>>>
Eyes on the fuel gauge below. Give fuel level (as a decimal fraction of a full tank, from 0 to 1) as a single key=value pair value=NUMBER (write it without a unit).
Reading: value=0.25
<<<
>>>
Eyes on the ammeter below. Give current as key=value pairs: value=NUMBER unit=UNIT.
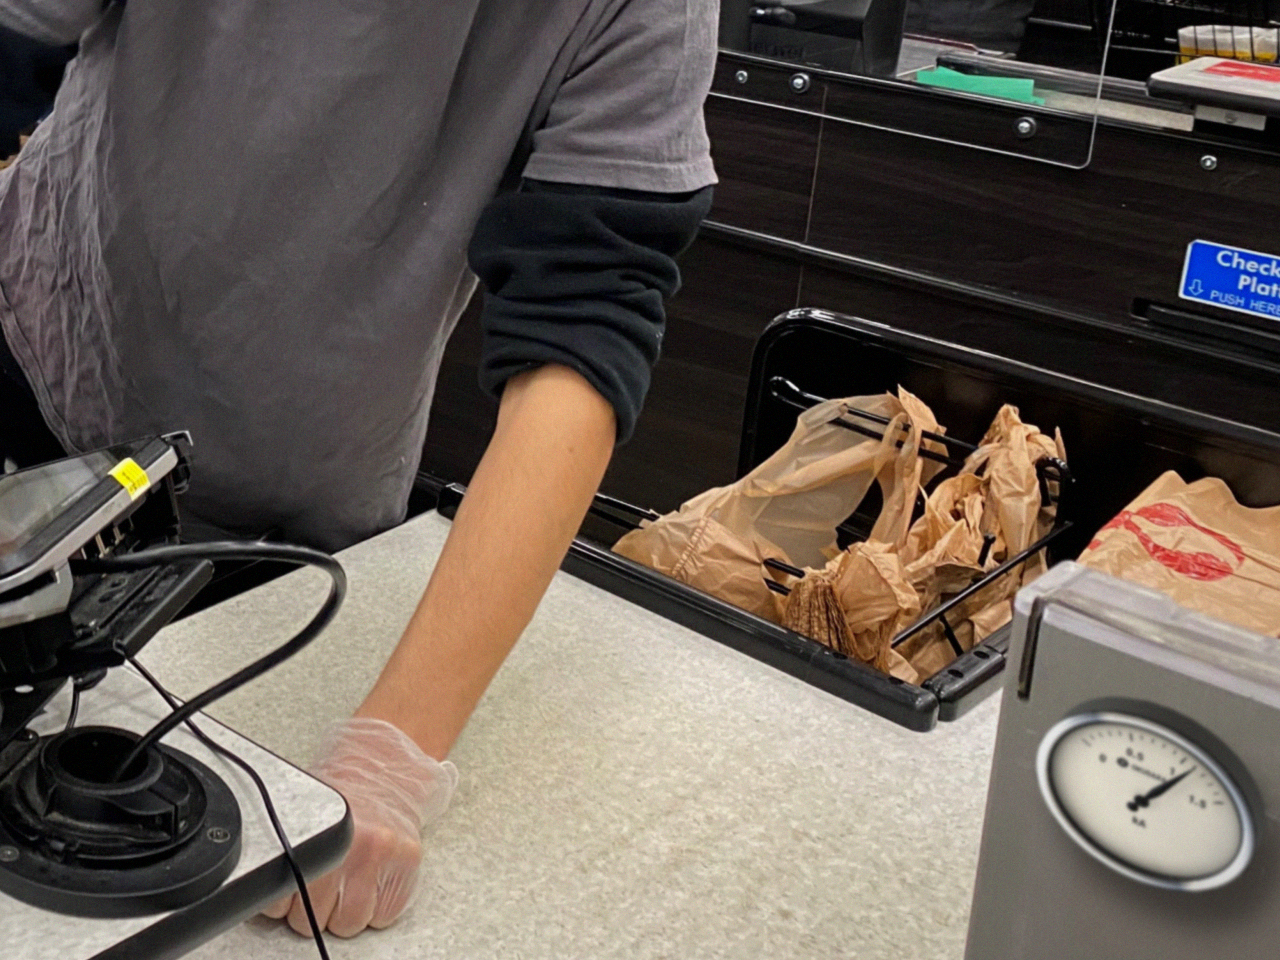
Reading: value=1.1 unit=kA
<<<
>>>
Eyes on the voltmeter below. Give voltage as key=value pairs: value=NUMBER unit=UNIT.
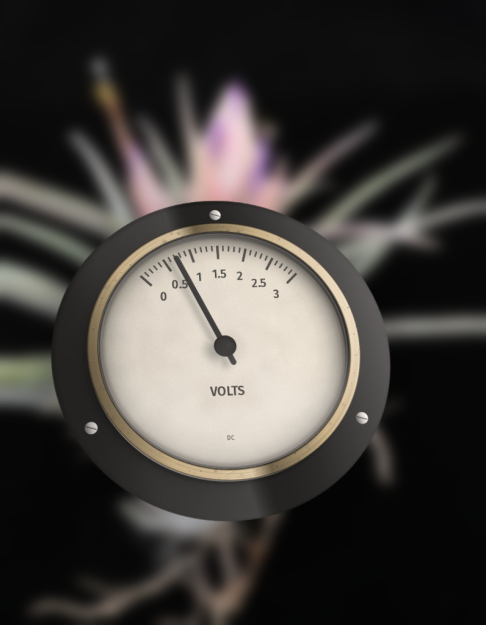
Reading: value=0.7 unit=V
<<<
* **Work request**: Convert the stretch of the records from the line containing "Eyes on the ammeter" through the line containing "Reading: value=1.1 unit=kA", both lines included, into a numbered list with blank lines left out. Leave the pictures out of the list.

* **Answer**:
1. Eyes on the ammeter below. Give current as key=value pairs: value=NUMBER unit=UNIT.
2. Reading: value=1.1 unit=kA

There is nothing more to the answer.